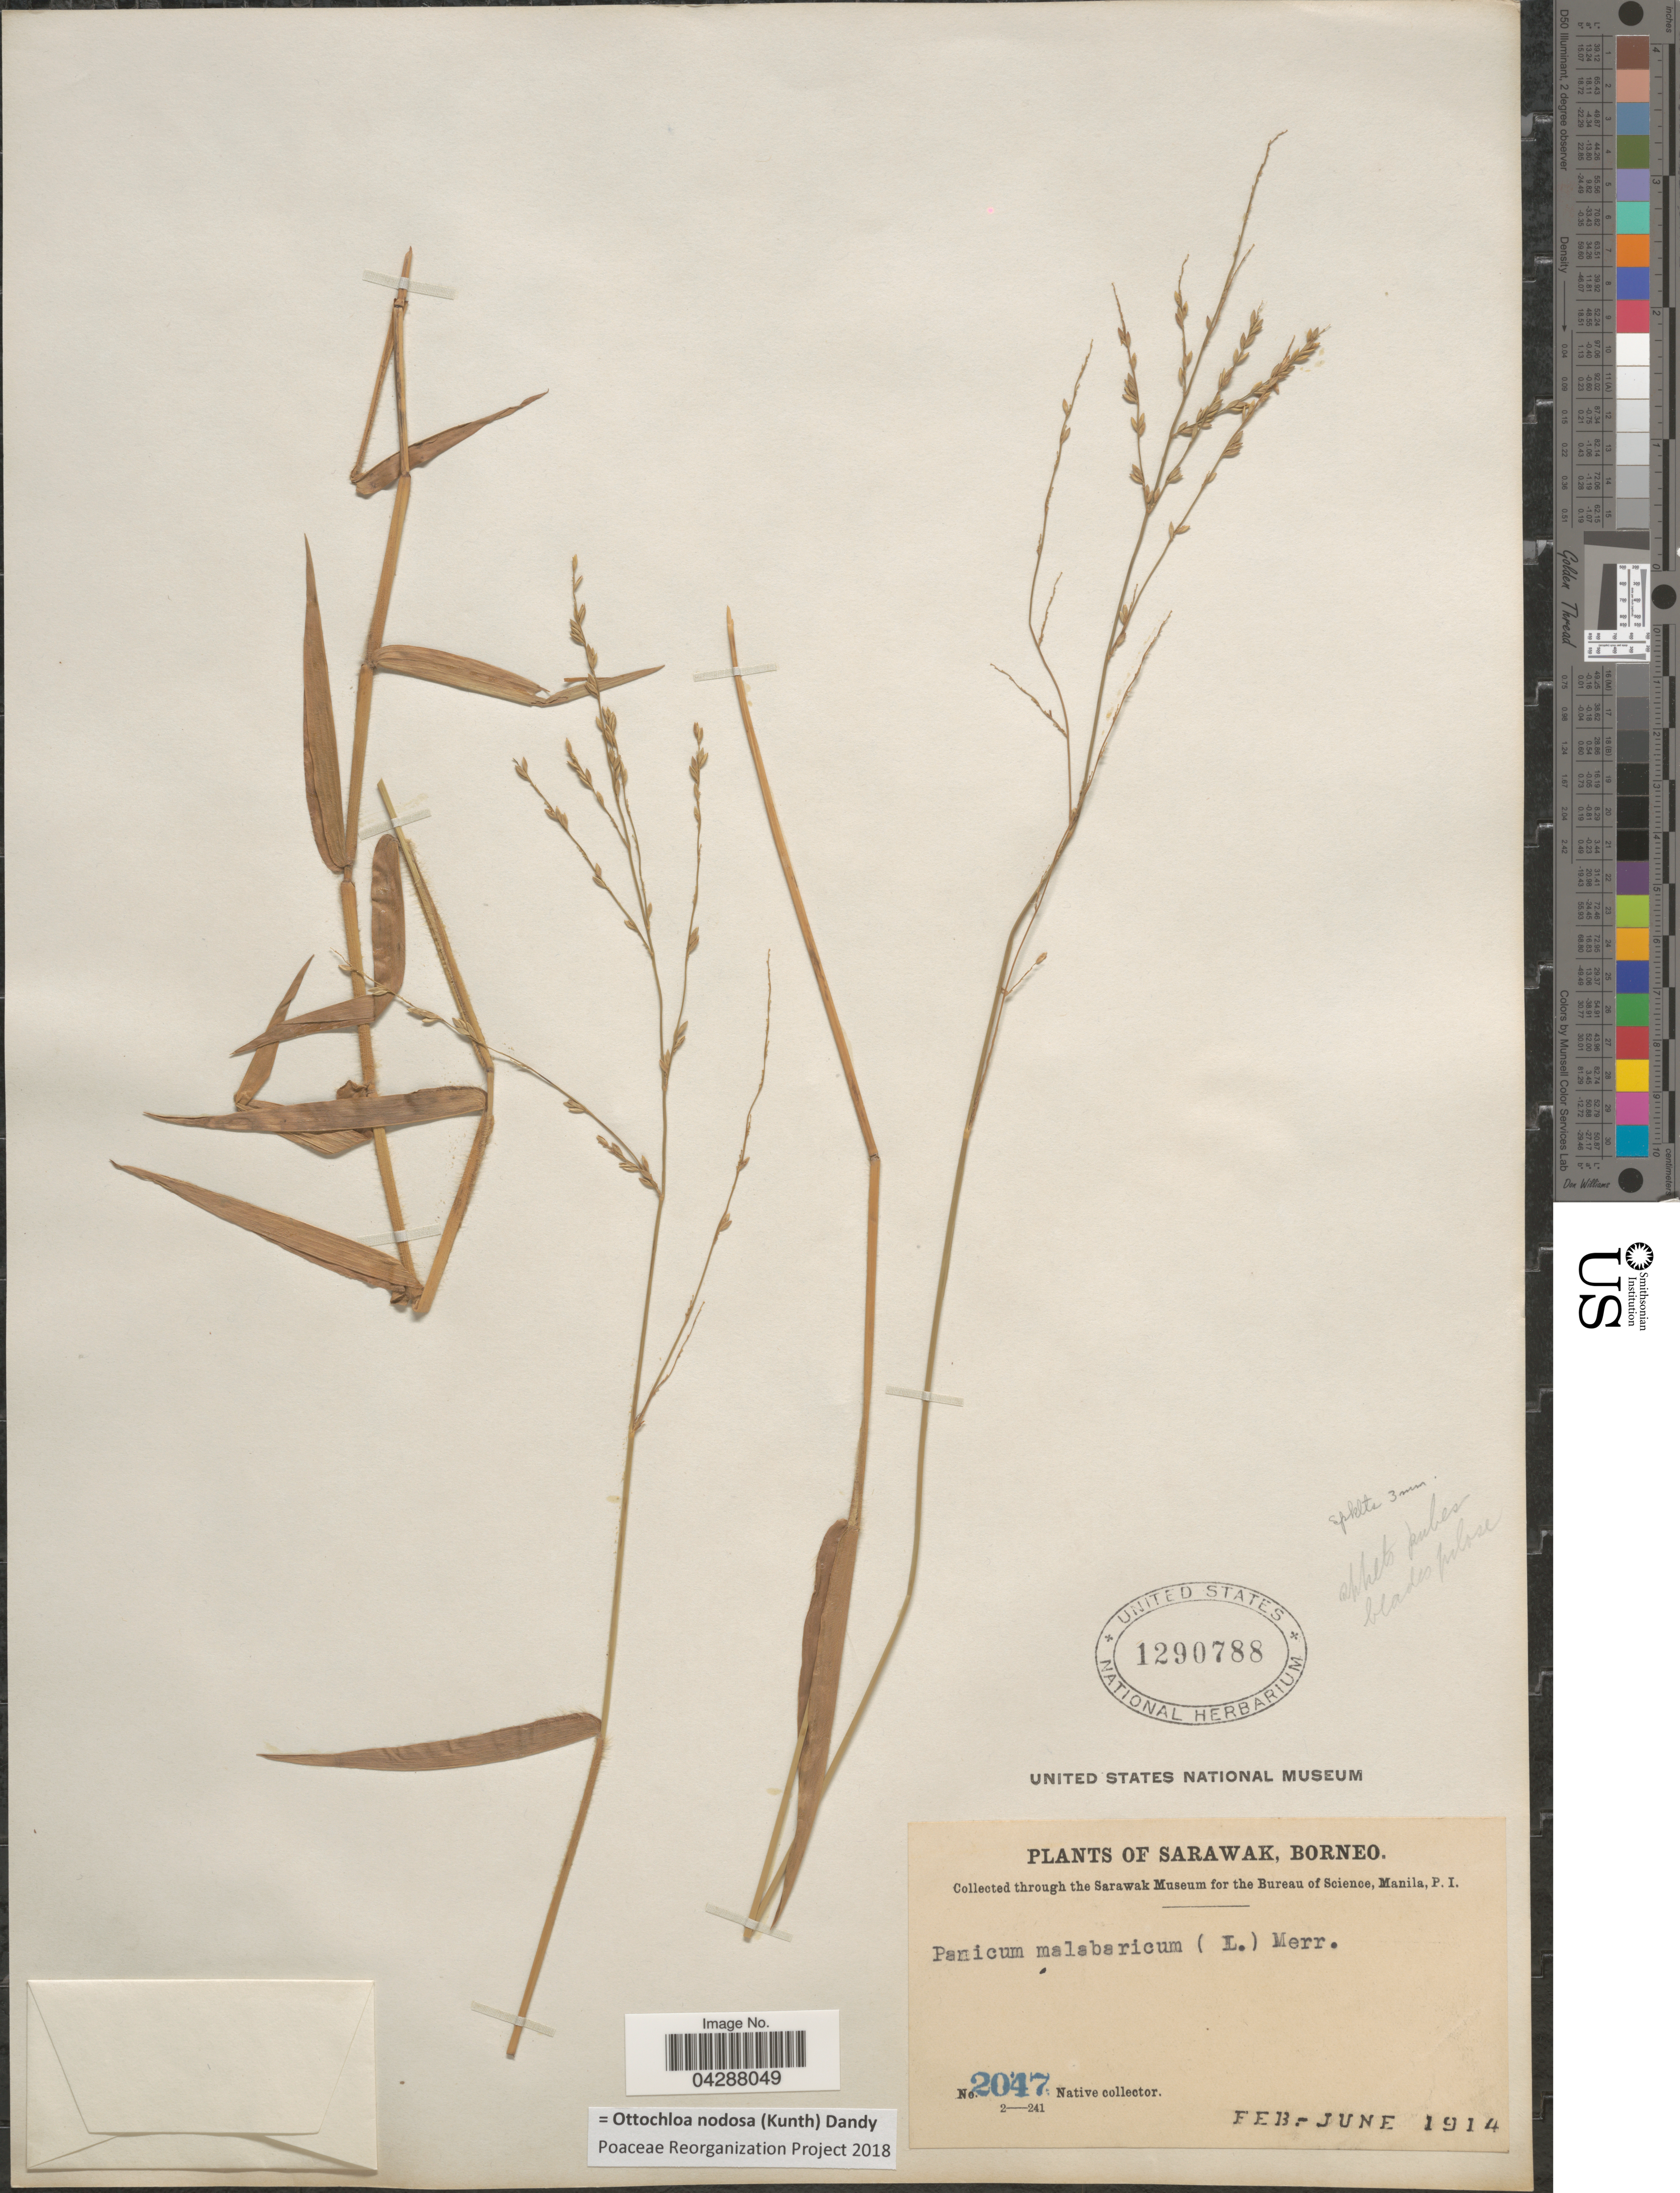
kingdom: Plantae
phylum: Tracheophyta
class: Liliopsida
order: Poales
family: Poaceae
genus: Ottochloa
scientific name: Ottochloa nodosa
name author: (Kunth) Dandy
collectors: Native collector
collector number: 2047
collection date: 1914-02/1914-06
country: Malaysia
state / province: Sarawak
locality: Borneo.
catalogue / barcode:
****************************************
### THE TASK
Present every line of the records above as a numbered list, skipping blank lines and leaving the pictures out.

### FINAL ANSWER
1. kingdom: Plantae
2. phylum: Tracheophyta
3. class: Liliopsida
4. order: Poales
5. family: Poaceae
6. genus: Ottochloa
7. scientific name: Ottochloa nodosa
8. name author: (Kunth) Dandy
9. collectors: Native collector
10. collector number: 2047
11. collection date: 1914-02/1914-06
12. country: Malaysia
13. state / province: Sarawak
14. locality: Borneo.
15. catalogue / barcode:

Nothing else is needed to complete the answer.